* _PROVIDED ENTRIES_
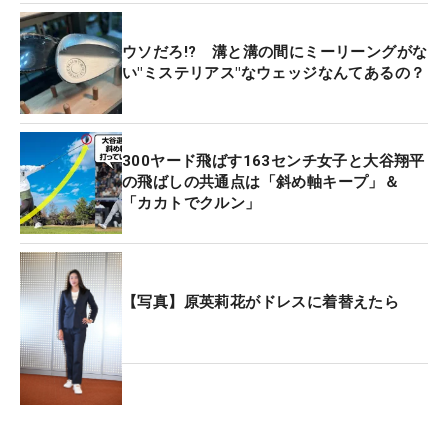
ウソだろ!? 溝と溝の間にミーリーングがな
い"ミステリアス"なウェッジなんてあるの？
300ヤード飛ばす163センチ女子と大谷翔平
の飛ばしの共通点は「斜め軸キープ」＆
「カカトでクルン」
【写真】原英莉花がドレスに着替えたら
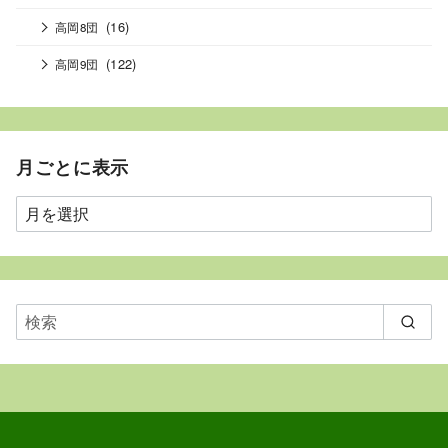
(16)
高岡8団
(122)
高岡9団
月ごとに表示
月
ご
と
に
表
示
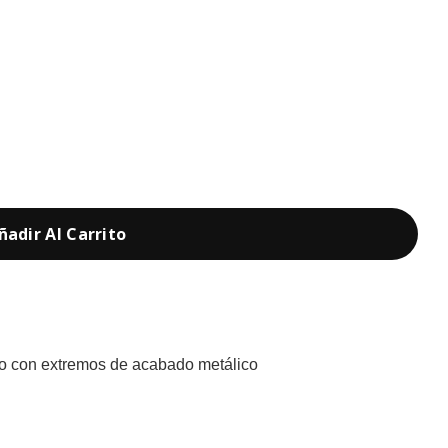
ñadir Al Carrito
o con extremos de acabado metálico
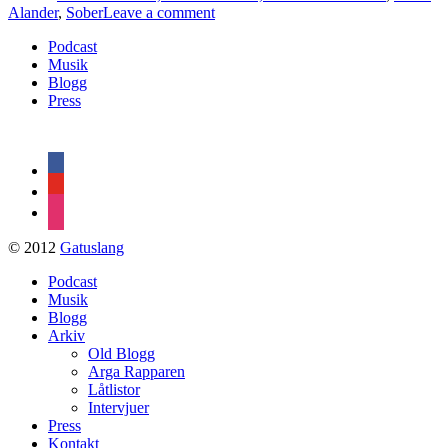
on
Alander
,
Sober
Leave a comment
Avsnitt
Podcast
28
Musik
–
Blogg
Sober/Johan
Press
Alander
facebook
youtube
instagram
© 2012
Gatuslang
Podcast
Musik
Blogg
Arkiv
Old Blogg
Arga Rapparen
Låtlistor
Intervjuer
Press
Kontakt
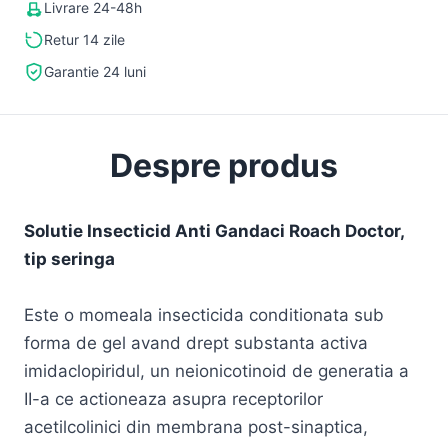
Livrare 24-48h
Retur 14 zile
Garantie 24 luni
Despre produs
Solutie Insecticid Anti Gandaci Roach Doctor,
tip seringa
Este o momeala insecticida conditionata sub
forma de gel avand drept substanta activa
imidaclopiridul, un neionicotinoid de generatia a
II-a ce actioneaza asupra receptorilor
acetilcolinici din membrana post-sinaptica,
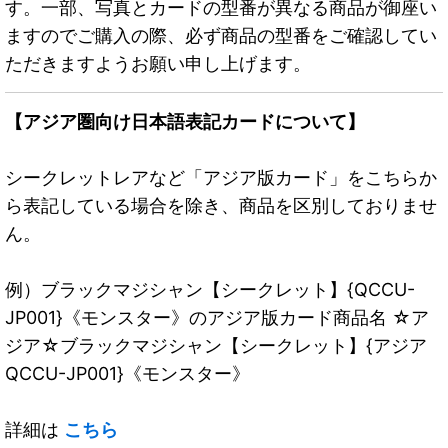
す。一部、写真とカードの型番が異なる商品が御座い
ますのでご購入の際、必ず商品の型番をご確認してい
ただきますようお願い申し上げます。
【アジア圏向け日本語表記カードについて】
シークレットレアなど「アジア版カード」をこちらか
ら表記している場合を除き、商品を区別しておりませ
ん。
例）ブラックマジシャン【シークレット】{QCCU-
JP001}《モンスター》のアジア版カード商品名 ☆ア
ジア☆ブラックマジシャン【シークレット】{アジア
QCCU-JP001}《モンスター》
詳細は
こちら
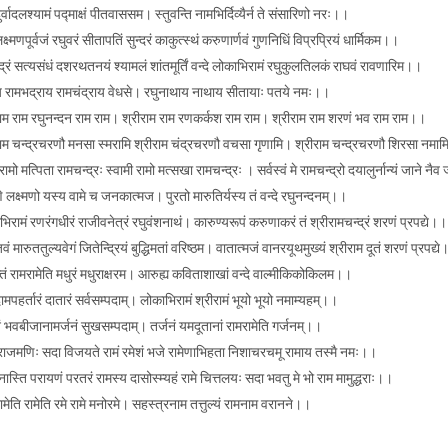
दुर्वादलश्यामं पद्माक्षं पीतवाससम। स्तुवन्ति नामभिर्दिव्यैर्न ते संसारिणो नरः।।
लक्ष्मणपूर्वजं रघुवरं सीतापतिं सुन्दरं काकुत्स्थं करुणार्णवं गुणनिधिं विप्रप्रियं धार्मिकम।।
्द्रं सत्यसंधं दशरथतनयं श्यामलं शांतमूर्तिं वन्दे लोकाभिरामं रघुकुलतिलकं राघवं रावणारिम।।
य रामभद्राय रामचंद्राय वेधसे। रघुनाथाय नाथाय सीतायाः पतये नमः।।
राम राम रघुनन्दन राम राम। श्रीराम राम रणकर्कश राम राम। श्रीराम राम शरणं भव राम राम।।
राम चन्द्रचरणौ मनसा स्मरामि श्रीराम चंद्रचरणौ वचसा गृणामि। श्रीराम चन्द्रचरणौ शिरसा नमामि 
रामो मत्पिता रामचन्द्रः स्वामी रामो मत्सखा रामचन्द्रः । सर्वस्वं मे रामचन्द्रो दयालुर्नान्यं जाने न
णे लक्ष्मणो यस्य वामे च जनकात्मज। पुरतो मारुतिर्यस्य तं वन्दे रघुनन्दनम्।।
िरामं रणरंगधीरं राजीवनेत्रं रघुवंशनाथं। कारुण्यरूपं करुणाकरं तं श्रीरामचन्द्रं शरणं प्रपद्ये।।
ं मारुततुल्यवेगं जितेन्द्रियं बुद्धिमतां वरिष्ठम। वातात्मजं वानरयूथमुख्यं श्रीराम दूतं शरणं प्रपद्य
तं रामरामेति मधुरं मधुराक्षरम। आरुह्य कविताशाखां वन्दे वाल्मीकिकोकिलम।।
पहर्तारं दातारं सर्वसम्पदाम्। लोकाभिरामं श्रीरामं भूयो भूयो नमाम्यहम्।।
ं भवबीजानामर्जनं सुखसम्पदाम्। तर्जनं यमदूतानां रामरामेति गर्जनम्।।
 राजमणिः सदा विजयते रामं रमेशं भजे रामेणाभिहता निशाचरचमू रामाय तस्मै नमः।।
्नास्ति परायणं परतरं रामस्य दासोस्म्यहं रामे चित्तलयः सदा भवतु मे भो राम मामुद्धराः।।
ामेति रामेति रमे रामे मनोरमे। सहस्त्रनाम तत्तुल्यं रामनाम वरानने।।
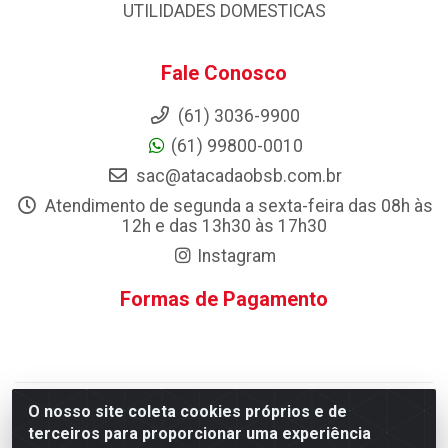
UTILIDADES DOMESTICAS
Fale Conosco
(61) 3036-9900
(61) 99800-0010
sac@atacadaobsb.com.br
Atendimento de segunda a sexta-feira das 08h às
12h e das 13h30 às 17h30
Instagram
Formas de Pagamento
O nosso site coleta cookies próprios e de
Atacadao da Limpeza F. Pereira Queiroz Comercio e
terceiros para proporcionar uma experiência
Distribuicao LTDA - Quadra Qi 10 Lotes 39 e, 41 - Setor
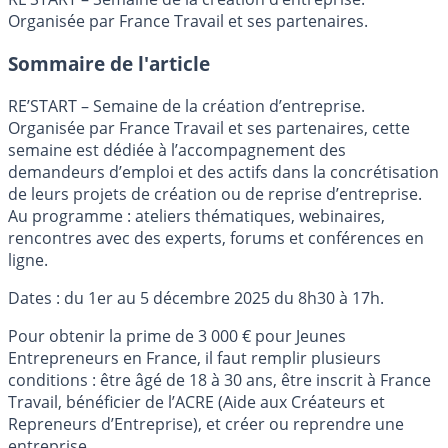
Organisée par France Travail et ses partenaires.
Sommaire de l'article
RE’START – Semaine de la création d’entreprise.
Organisée par France Travail et ses partenaires, cette
semaine est dédiée à l’accompagnement des
demandeurs d’emploi et des actifs dans la concrétisation
de leurs projets de création ou de reprise d’entreprise.
Au programme : ateliers thématiques, webinaires,
rencontres avec des experts, forums et conférences en
ligne.
Dates : du 1er au 5 décembre 2025 du 8h30 à 17h.
Pour obtenir la prime de 3 000 € pour Jeunes
Entrepreneurs en France, il faut remplir plusieurs
conditions : être âgé de 18 à 30 ans, être inscrit à France
Travail, bénéficier de l’ACRE (Aide aux Créateurs et
Repreneurs d’Entreprise), et créer ou reprendre une
entreprise.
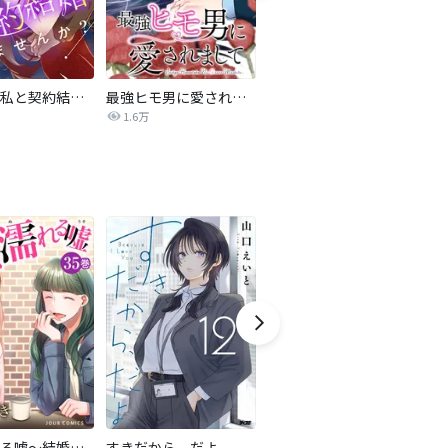
旦那様、私と契約結婚しませんか？【タテヨミ】
最強ヒモ男に愛されまして
Perfect Crime
氷
1.6万
206.5万
甘く濡れる嘘～結婚という名の復讐～
すきだから、だよ
ハチミツにはつこい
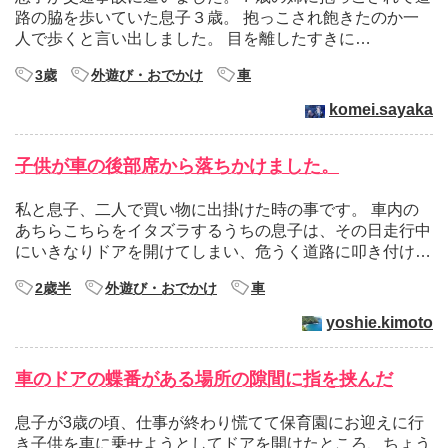
路の脇を歩いていた息子３歳。 抱っこされ飽きたのか一
人で歩くと言い出しました。 目を離したすきに…
3歳
外遊び・おでかけ
車
komei.sayaka
子供が車の後部席から落ちかけました。
私と息子、二人で買い物に出掛けた時の事です。 車内の
あちらこちらをイタズラするうちの息子は、その日走行中
にいきなりドアを開けてしまい、危うく道路に叩き付け…
2歳半
外遊び・おでかけ
車
yoshie.kimoto
車のドアの蝶番がある場所の隙間に指を挟んだ
息子が3歳の頃、仕事が終わり慌てて保育園にお迎えに行
き子供を車に乗せようとしてドアを開けたところ、ちょう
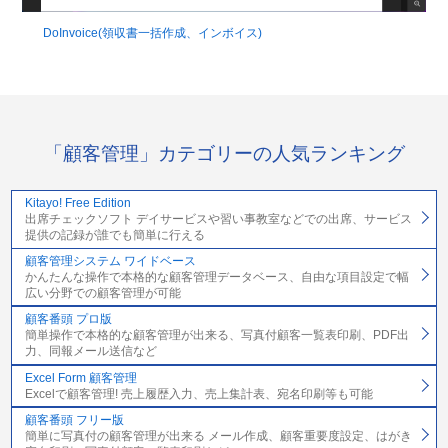
DoInvoice(領収書一括作成、インボイス)
「顧客管理」カテゴリーの人気ランキング
Kitayo! Free Edition
出席チェックソフト デイサービスや習い事教室などでの出席、サービス
提供の記録が誰でも簡単に行える
顧客管理システム ワイドベース
かんたんな操作で本格的な顧客管理データベース、自由な項目設定で幅
広い分野での顧客管理が可能
顧客番頭 プロ版
簡単操作で本格的な顧客管理が出来る、写真付顧客一覧表印刷、PDF出
力、同報メール送信など
Excel Form 顧客管理
Excelで顧客管理! 売上履歴入力、売上集計表、宛名印刷等も可能
顧客番頭 フリー版
簡単に写真付の顧客管理が出来る メール作成、顧客重要度設定、はがき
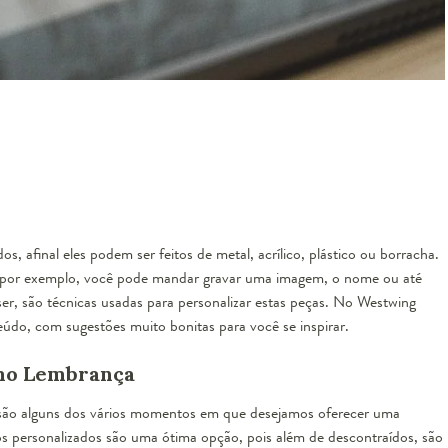
s, afinal eles podem ser feitos de metal, acrílico, plástico ou borracha.
 por exemplo, você pode mandar gravar uma imagem, o nome ou até
r, são técnicas usadas para personalizar estas peças. No Westwing
údo, com sugestões muito bonitas para você se inspirar.
omo Lembrança
 são alguns dos vários momentos em que desejamos oferecer uma
os personalizados
são uma ótima opção, pois além de descontraídos, são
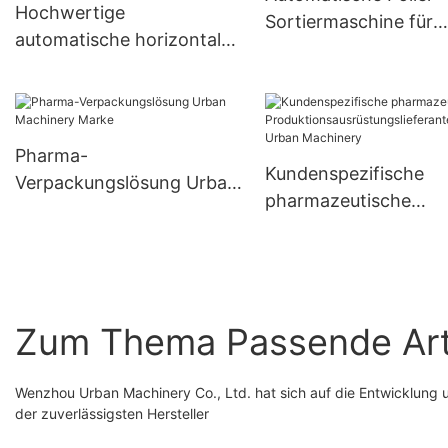
Hochwertige
Sortiermaschine für
automatische horizontale
pharmazeutische Kap
Kartonverpackungsmaschi
mit schneller Lieferu
ne für Apotheken
Pharma-
Kundenspezifische
Verpackungslösung Urban
pharmazeutische
Machinery Marke
Produktionsausrüstun
feranten Urban Mach
Zum Thema Passende Art
Wenzhou Urban Machinery Co., Ltd. hat sich auf die Entwicklung u
der zuverlässigsten Hersteller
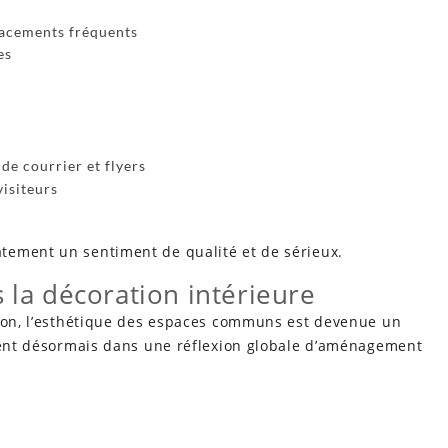
lacements fréquents
es
de courrier et flyers
visiteurs
tement un sentiment de qualité et de sérieux.
 la décoration intérieure
tion, l’esthétique des espaces communs est devenue un
grent désormais dans une réflexion globale d’aménagement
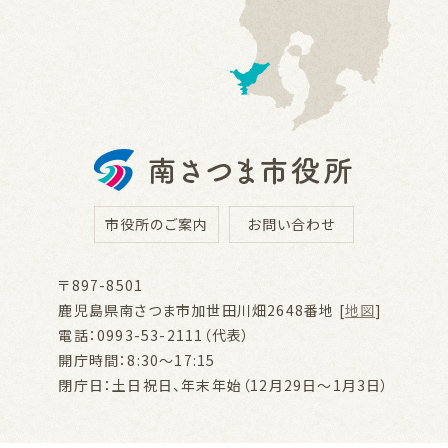
市役所のご案内
お問い合わせ
〒897-8501
鹿児島県南さつま市加世田川畑2648番地 [
地図
]
電話：0993-53-2111（代表）
開庁時間：8:30～17:15
閉庁日：土日祝日、年末年始（12月29日～1月3日）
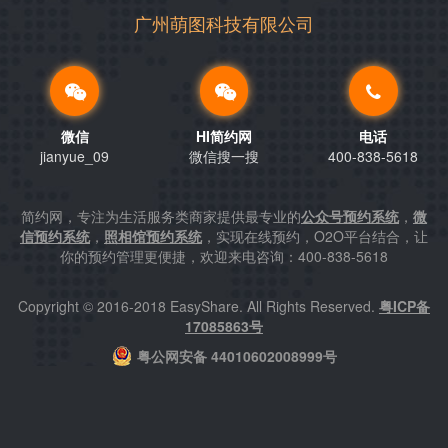
广州萌图科技有限公司
微信
HI简约网
电话
jianyue_09
微信搜一搜
400-838-5618
简约网，专注为生活服务类商家提供最专业的
公众号预约系统
，
微
信预约系统
，
照相馆预约系统
，实现在线预约，O2O平台结合，让
你的预约管理更便捷，欢迎来电咨询：400-838-5618
Copyright © 2016-2018 EasyShare. All Rights Reserved.
粤ICP备
17085863号
粤公网安备 44010602008999号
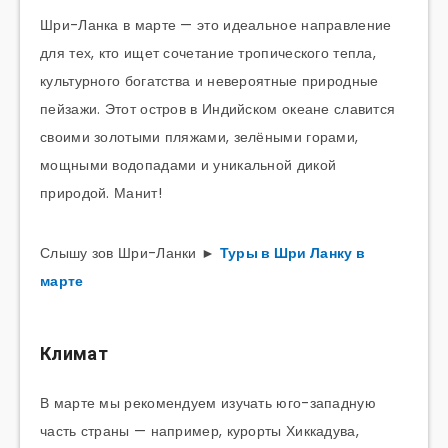
Шри-Ланка в марте — это идеальное направление
для тех, кто ищет сочетание тропического тепла,
культурного богатства и невероятные природные
пейзажи. Этот остров в Индийском океане славится
своими золотыми пляжами, зелёными горами,
мощными водопадами и уникальной дикой
природой. Манит!
Слышу зов Шри-Ланки ►
Туры в Шри Ланку в
марте
Климат
В марте мы рекомендуем изучать юго-западную
часть страны — например, курорты Хиккадува,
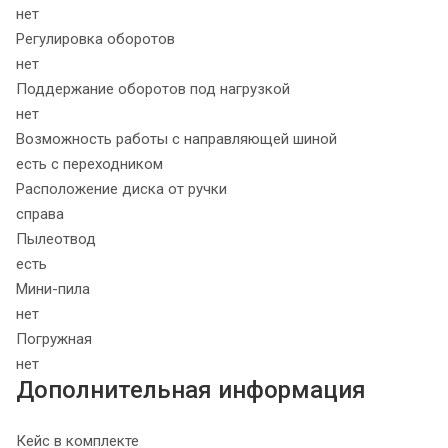
нет
Регулировка оборотов
нет
Поддержание оборотов под нагрузкой
нет
Возможность работы с направляющей шиной
есть с переходником
Расположение диска от ручки
справа
Пылеотвод
есть
Мини-пила
нет
Погружная
нет
Дополнительная информация
Кейс в комплекте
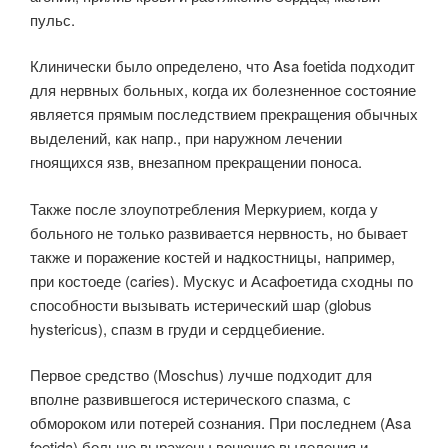
пульс.
Клинически было определено, что Asa foetida подходит
для нервных больных, когда их болезненное состояние
является прямым последствием прекращения обычных
выделений, как напр., при наружном лечении
гноящихся язв, внезапном прекращении поноса.
Также после злоупотребления Меркурием, когда у
больного не только развивается нервность, но бывает
также и поражение костей и надкостницы, например,
при костоеде (caries). Мускус и Асафоетида сходны по
способности вызывать истерический шар (globus
hystericus), спазм в груди и сердцебиение.
Первое средство (Moschus) лучше подходит для
вполне развившегося истерического спазма, с
обмороком или потерей сознания. При последнем (Asa
foetida) больше выражены вонючие выделения и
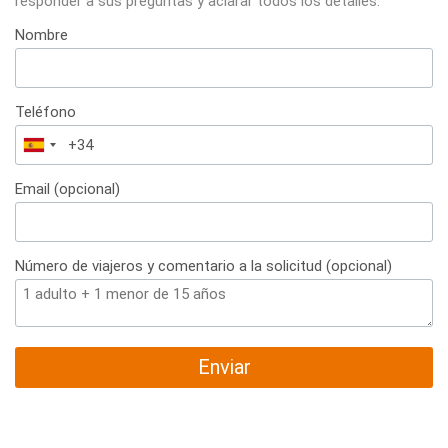
responder a sus preguntas y aclarar todos los detalles.
Nombre
Teléfono
España
+34
Email (opcional)
Número de viajeros y comentario a la solicitud (opcional)
Enviar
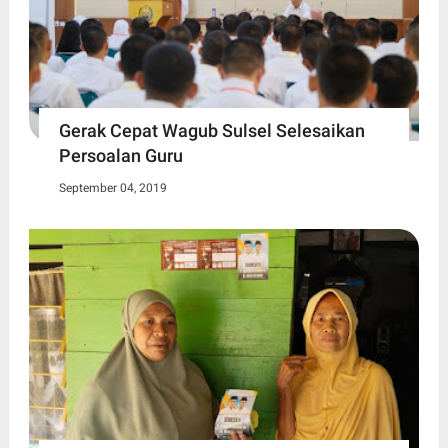
Gerak Cepat Wagub Sulsel Selesaikan
Persoalan Guru
September 04, 2019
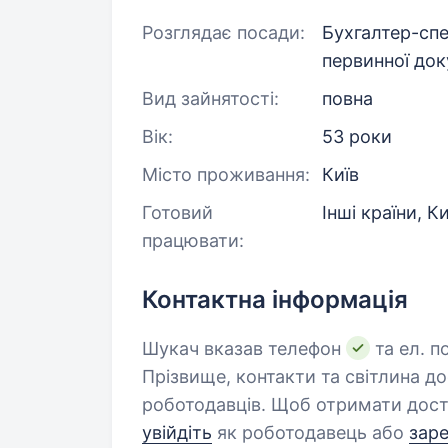
Розглядає посади:
Бухгалтер-сп
первинної док
Вид зайнятості:
повна
Вік:
53 роки
Місто проживання:
Київ
Готовий
Інші країни, Ки
працювати:
Контактна інформація
Шукач вказав телефон
та ел. п
Прізвище, контакти та світлина д
роботодавців. Щоб отримати дост
увійдіть
як роботодавець або
зар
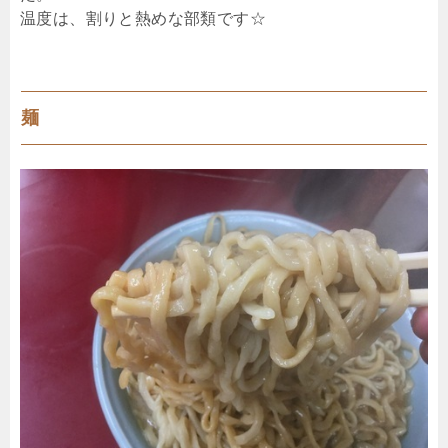
温度は、割りと熱めな部類です☆
麺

* _PROBLEM REQUIREMENTS_
Within the listing above, the stretch from the line with "mit schneller Lieferu" down to the line with "есть с переходником" is to be given again exactly, end lines included and pictures excluded.

* _EXPECTED ANSWER_
mit schneller Lieferu
ne für Apotheken
Pharma-
Kundenspezifische
Verpackungslösung Urban
pharmazeutische
Machinery Marke
Produktionsausrüstun
feranten Urban Mach
Zum Thema Passende Art
Wenzhou Urban Machinery Co., Ltd. hat sich auf die Entwicklung u
der zuverlässigsten Hersteller
lacements fréquents
es
de courrier et flyers
visiteurs
tement un sentiment de qualité et de sérieux.
 la décoration intérieure
tion, l’esthétique des espaces communs est devenue un
grent désormais dans une réflexion globale d’aménagement
市役所のご案内
お問い合わせ
〒897-8501
鹿児島県南さつま市加世田川畑2648番地 [
地図
]
電話：0993-53-2111（代表）
開庁時間：8:30～17:15
閉庁日：土日祝日、年末年始（12月29日～1月3日）
广州萌图科技有限公司
微信
HI简约网
电话
jianyue_09
微信搜一搜
400-838-5618
简约网，专注为生活服务类商家提供最专业的
公众号预约系统
，
微
信预约系统
，
照相馆预约系统
，实现在线预约，O2O平台结合，让
你的预约管理更便捷，欢迎来电咨询：400-838-5618
Copyright © 2016-2018 EasyShare. All Rights Reserved.
粤ICP备
17085863号
粤公网安备 44010602008999号
Шри-Ланка в марте — это идеальное направление
для тех, кто ищет сочетание тропического тепла,
культурного богатства и невероятные природные
пейзажи. Этот остров в Индийском океане славится
своими золотыми пляжами, зелёными горами,
мощными водопадами и уникальной дикой
природой. Манит!
Слышу зов Шри-Ланки ►
Туры в Шри Ланку в
марте
Климат
В марте мы рекомендуем изучать юго-западную
часть страны — например, курорты Хиккадува,
нет
Регулировка оборотов
нет
Поддержание оборотов под нагрузкой
нет
Возможность работы с направляющей шиной
есть с переходником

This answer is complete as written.